Я медленно перевожу взгляд на Германа. Он с таким упоением рассказывает о том как будут заботиться о Мише, зачем-то принес мне цветы… Все это меня наталкивает на мысль, что он знает правду. Кто отец моих детей.
— Спасибо. Можно я побуду одна?
— Нет, мне нужно с тобой обсудить один важный вопрос. Это ненадолго, — заметно мрачнеет, а я киваю:
— Какой вопрос? — замираю. Взгляд снова падает на букет. Становится страшно…
— Я выяснил, — откашливается, — В общем я выяснил что ты меня не обманывала… По крайней мере по части детей. Я — отец близняшек…
— Ошибаешься, — говорю быстрее чем успеваю подумать, — Ты не отец. Отец твой водитель. А ты… Ты нет.
— Врешь, — сжимает бледные губы, — Ты сейчас обижена, и я прекрасно понимаю твои чувства. Но… Я понял что ошибся. И поэтому хочу загладить свою вину.
— Герман, плевать я хотела что ты там понял. Я тебя благодарю за то что ты организовал борт для Миши. Ты спас ему жизнь. Но это не твой ребенок.
— Мой! — рявкает, а я прикладываю палец к губам. Но поздно. Разбуженный скандалом Котя начинает хныкать. Герман недовольно вздыхает, а я беру ребенка на руки, и он тут же успокаивается.
— Не кричи, — произношу шепотом, но Германа так просто не угомонить. Он вытаскивает из-за пазухи какой-то документ, разворачивает его и кладет на стол.
— Ты зря упрямишься. — он не сводит с меня глаз, — Я сделал тест ДНК. Еще в Мурманске. С результатом можешь ознакомиться. Хотя ты, думаю, и сама обо всем догадалась. И я не хотел бы портить отношения просто так. Я понимаю, ты обиделась что я тебе не поверил, но ты тоже должна меня понять…
— Герман, — отвечаю совсем тихо, — Во-первых, ты меня понимать не захотел. Ты даже не выслушал меня, выставил за дверь как нашкодившего котенка. С чего это я должна быть понимающей?
— Потому что тебе это выгодно! — пожимает плечами. Какой он непосредственный, с ума сойти. И смешно, и грустно.
— А в чем выгода? — кладу ребенка обратно. Кажется заснул.
— У меня денег столько, что хватит на десять поколений вперед!
— И родственники, готовые пойти на все что угодно, в том числе и на убийство. А тебе с ними нормально. Так вопрос: на сколько хватит твоих миллионов? — невольно усмехаюсь, хотя ситуация не смешная, — Да и веришь ты им, хотя сто процентов они не раз и не два выдавали свои истинные намерения. А это значит, что тебе легко заморочить голову.
— На что ты намекаешь? — мрачнеет. Мои слова ему не нравятся, а у меня для него других нет. И хотя глядя на Германа, мое сердце до сих пор замирает, я понимаю, что с таким каши не сваришь. Ну какой он отец, если ему годами морочили голову, а он и радовался?

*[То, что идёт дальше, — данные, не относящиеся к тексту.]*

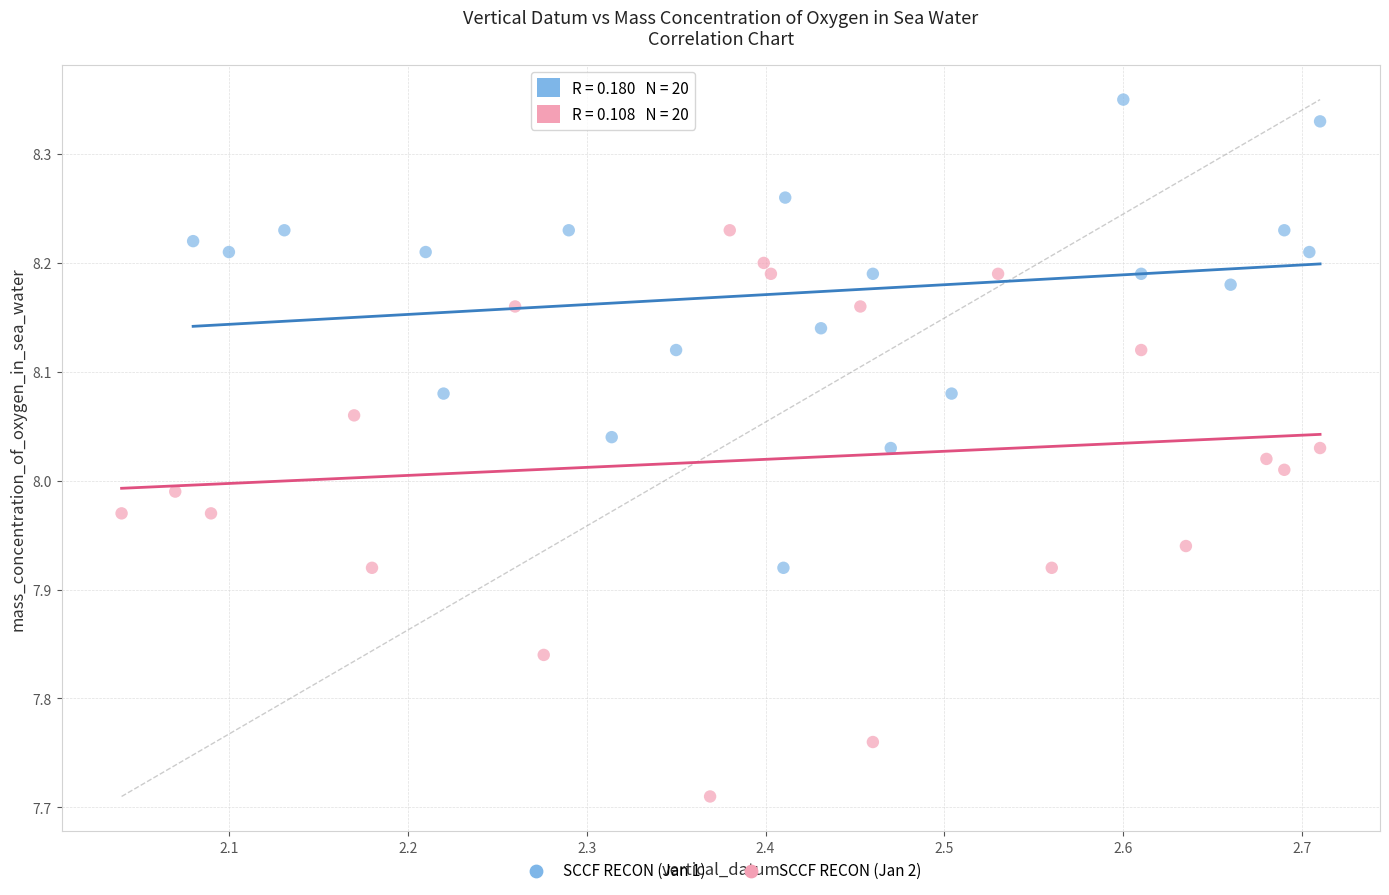

Which series contains the lowest Y value?

SCCF RECON (Jan 2)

— Я не намекаю, я тебе говорю прямым текстом: такие как ты потомства не оставляют, потому что не способны его сохранить, не способны позаботиться. Поэтому если ты и правда хочешь чтобы дети выжили, дай нам спокойно вернуться в Мурманск.
Глава 30. Герман
Глава 30. Герман
Слушая Катю, я злюсь так, что с трудом держу себя в руках. Меня глубоко возмущает, что она считает меня ненадежным отцом, это во-первых, а, во-вторых, ее рассуждения о моих родственниках… Это очень серьезное обвинение! Хотя я понимаю, что Катя не просто так говорит об этом, не из злобы. В конце концов Котя лежит в больнице с отравлением… И кто-то в это чертово пюре положил яд!
Хотя мне хочется думать, что произошла трагическая ошибка, а не злой умысел. Что не могут мать и брат настолько желать зла мне и моим детям… Но… Нужно провести расследование, чтобы поставить все точки над «i».

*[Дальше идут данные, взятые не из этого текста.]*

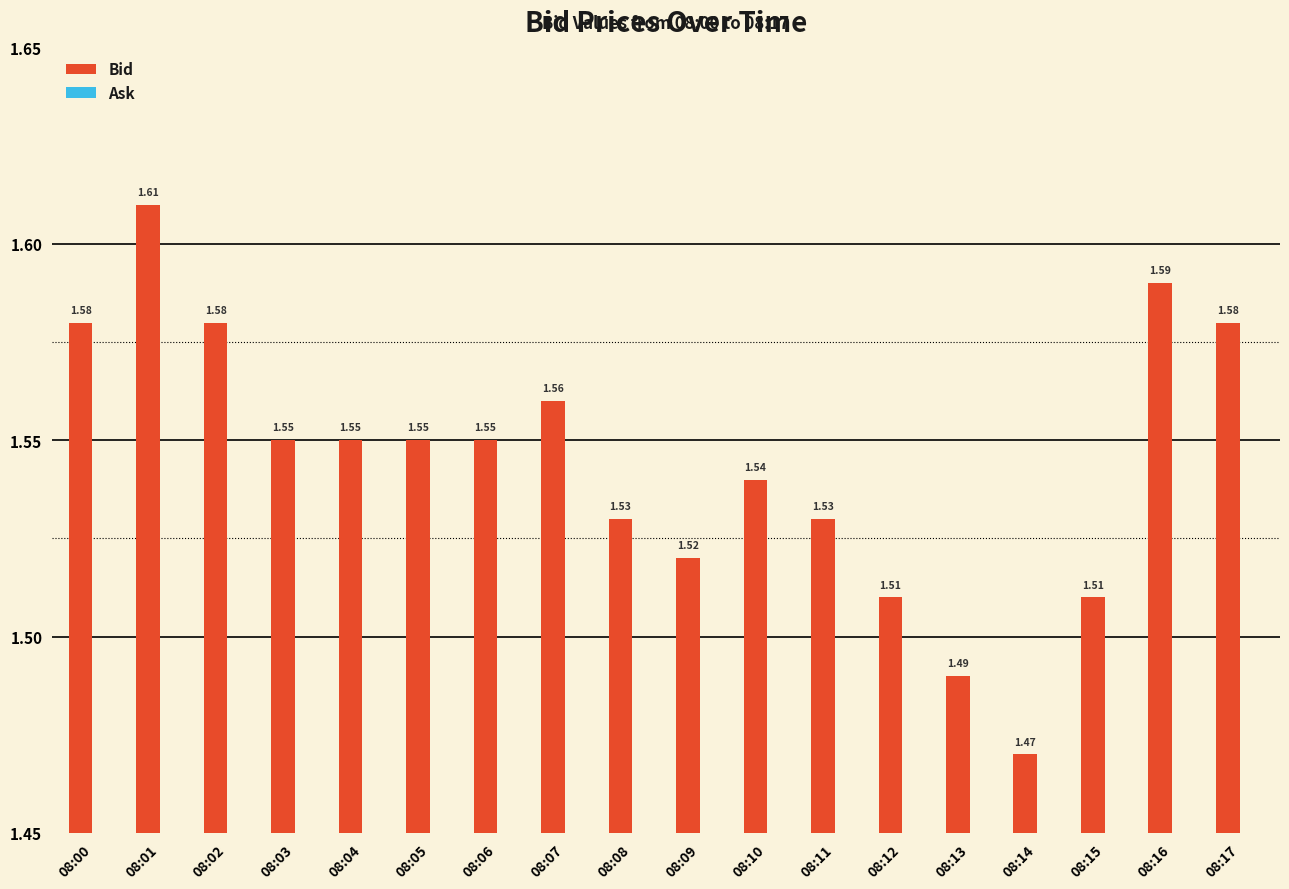

What is the ratio of the value at 08:02 to the value at 08:04?

1.0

— Ты слишком резкая, — цежу сквозь зубы, — Но в твоих словах некоторая доля правды может быть и есть. В том смысле что это ненормально, что случилось в моем доме. Но не более того.

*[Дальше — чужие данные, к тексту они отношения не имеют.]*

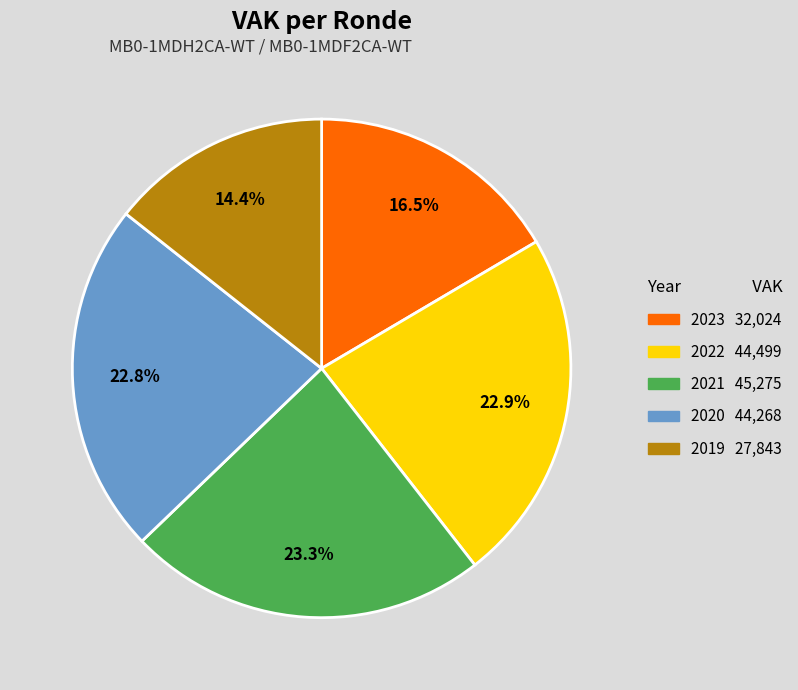

Does any single category account for the majority?

No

— А охрану ты мне по приколу выставил? — усмехается. А я смотрю на ее красивое лицо… И как же хочется обнять Катю! Кто бы знал! Она поменялась внешне. Но мне кажется, что стало только лучше. Исчезла припухлость на лице, характерная для молодых девушек. Теперь черты острее, а взгляд — глубже. Я бы на ней и правда женился! Но… Хотя неизвестно, было ли это «но». И если его не было… Значит я полный идиот!